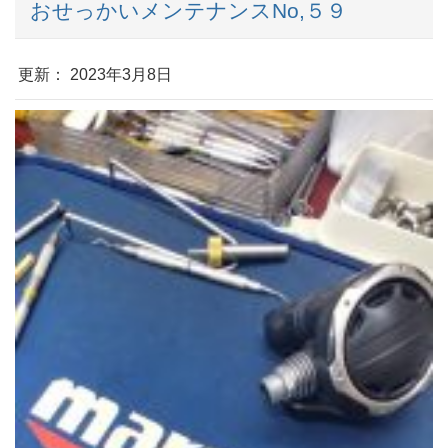
おせっかいメンテナンスNo,５９
更新： 2023年3月8日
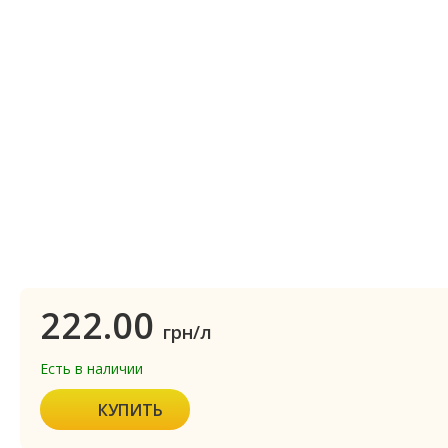
222.00
грн/л
Есть в наличии
КУПИТЬ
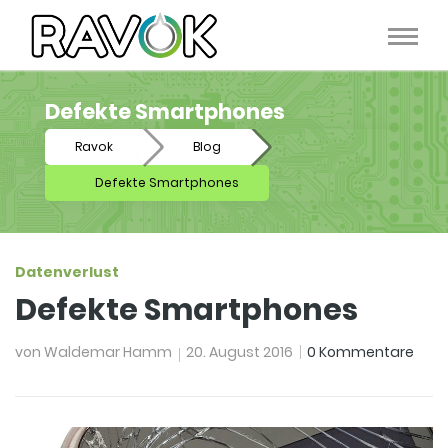
Defekte Smartphones
Ravok
Blog
Defekte Smartphones
Datenverlust
Defekte Smartphones
von
Waldemar Hamm
20. August 2016
0 Kommentare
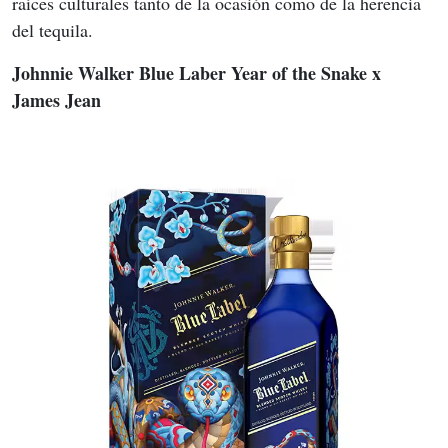
raíces culturales tanto de la ocasión como de la herencia 
del tequila.
Johnnie Walker Blue Laber Year of the Snake x 
James Jean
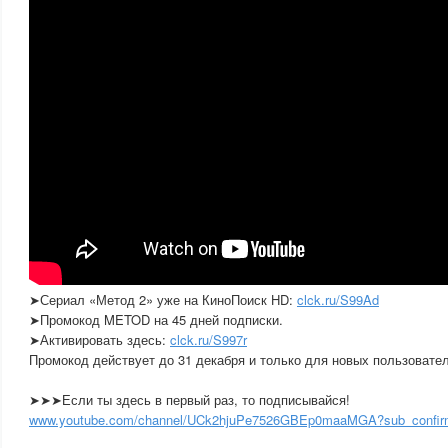
➤Сериал «Метод 2» уже на КиноПоиск HD:
clck.ru/S99Ad
➤Промокод METOD на 45 дней подписки.
➤Активировать здесь:
clck.ru/S997r
Промокод действует до 31 декабря и только для новых пользовател
➤➤➤Если ты здесь в первый раз, то подписывайся!
www.youtube.com/channel/UCk2hjuPe7526GBEp0maaMGA?sub_confir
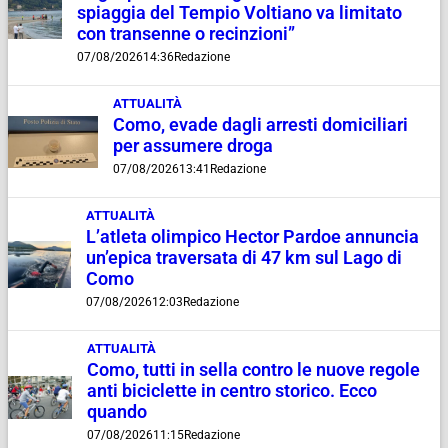
spiaggia del Tempio Voltiano va limitato
con transenne o recinzioni”
07/08/2026
14:36
Redazione
ATTUALITÀ
Como, evade dagli arresti domiciliari
per assumere droga
07/08/2026
13:41
Redazione
ATTUALITÀ
L’atleta olimpico Hector Pardoe annuncia
un’epica traversata di 47 km sul Lago di
Como
07/08/2026
12:03
Redazione
ATTUALITÀ
Como, tutti in sella contro le nuove regole
anti biciclette in centro storico. Ecco
quando
07/08/2026
11:15
Redazione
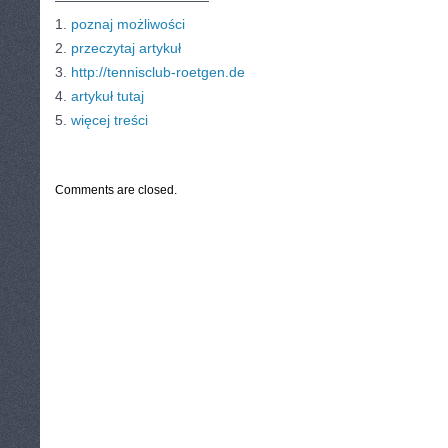
———————————
1.
poznaj możliwości
2.
przeczytaj artykuł
3.
http://tennisclub-roetgen.de
4.
artykuł tutaj
5.
więcej treści
CATEGORIES:
TURYSTYKA, PODRÓŻE
Comments are closed.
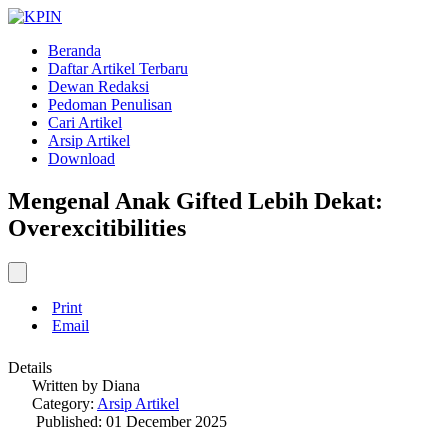
Beranda
Daftar Artikel Terbaru
Dewan Redaksi
Pedoman Penulisan
Cari Artikel
Arsip Artikel
Download
Mengenal Anak Gifted Lebih Dekat:
Overexcitibilities
Print
Email
Details
Written by
Diana
Category:
Arsip Artikel
Published: 01 December 2025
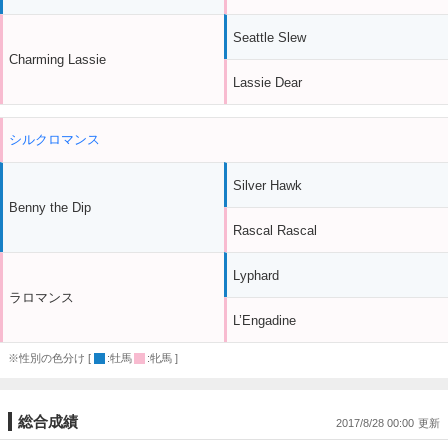
Seattle Slew
Charming Lassie
Lassie Dear
シルクロマンス
Silver Hawk
Benny the Dip
Rascal Rascal
Lyphard
ラロマンス
L’Engadine
※性別の色分け [
:牡馬
:牝馬 ]
総合成績
2017/8/28 00:00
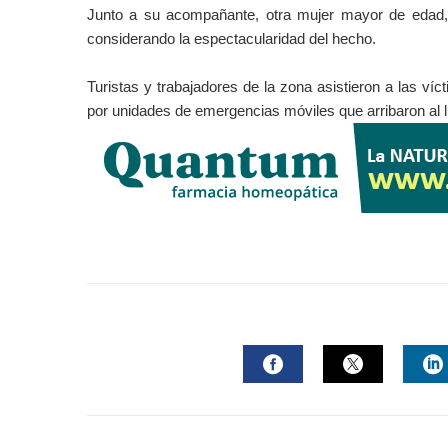
Junto a su acompañante, otra mujer mayor de edad, s
considerando la espectacularidad del hecho.
Turistas y trabajadores de la zona asistieron a las víc
por unidades de emergencias móviles que arribaron al 
FACEBOOK
TWITTER
L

.....

• [TASK DETAILS] Output each line above exactly as it stands, omitting the pictures.

• [OUTPUT OF THE EXERCISE]
おせっかいメンテナンスNo,５９
更新： 2023年3月8日
222.00
грн/л
Есть в наличии
КУПИТЬ
Defekte Smartphones
Ravok
Blog
Defekte Smartphones
Datenverlust
Defekte Smartphones
von
Waldemar Hamm
20. August 2016
0 Kommentare
raíces culturales tanto de la ocasión como de la herencia 
del tequila.
Johnnie Walker Blue Laber Year of the Snake x 
James Jean
➤Сериал «Метод 2» уже на КиноПоиск HD:
clck.ru/S99Ad
➤Промокод METOD на 45 дней подписки.
➤Активировать здесь:
clck.ru/S997r
Промокод действует до 31 декабря и только для новых пользовател
➤➤➤Если ты здесь в первый раз, то подписывайся!
www.youtube.com/channel/UCk2hjuPe7526GBEp0maaMGA?sub_confir
spiaggia del Tempio Voltiano va limitato
con transenne o recinzioni”
07/08/2026
14:36
Redazione
ATTUALITÀ
Como, evade dagli arresti domiciliari
per assumere droga
07/08/2026
13:41
Redazione
ATTUALITÀ
L’atleta olimpico Hector Pardoe annuncia
un’epica traversata di 47 km sul Lago di
Como
07/08/2026
12:03
Redazione
ATTUALITÀ
Como, tutti in sella contro le nuove regole
anti biciclette in centro storico. Ecco
quando
07/08/2026
11:15
Redazione
———————————
1.
poznaj możliwości
2.
przeczytaj artykuł
3.
http://tennisclub-roetgen.de
4.
artykuł tutaj
5.
więcej treści
CATEGORIES:
TURYSTYKA, PODRÓŻE
Comments are closed.
Beranda
Daftar Artikel Terbaru
Dewan Redaksi
Pedoman Penulisan
Cari Artikel
Arsip Artikel
Download
Mengenal Anak Gifted Lebih Dekat:
Overexcitibilities
Print
Email
Details
Written by
Diana
Category:
Arsip Artikel
Published: 01 December 2025
Seattle Slew
Charming Lassie
Lassie Dear
シルクロマンス
Silver Hawk
Benny the Dip
Rascal Rascal
Lyphard
ラロマンス
L’Engadine
※性別の色分け [
:牡馬
:牝馬 ]
総合成績
2017/8/28 00:00
Junto a su acompañante, otra mujer mayor de edad, s
considerando la espectacularidad del hecho.
Turistas y trabajadores de la zona asistieron a las víc
por unidades de emergencias móviles que arribaron al 
FACEBOOK
TWITTER
L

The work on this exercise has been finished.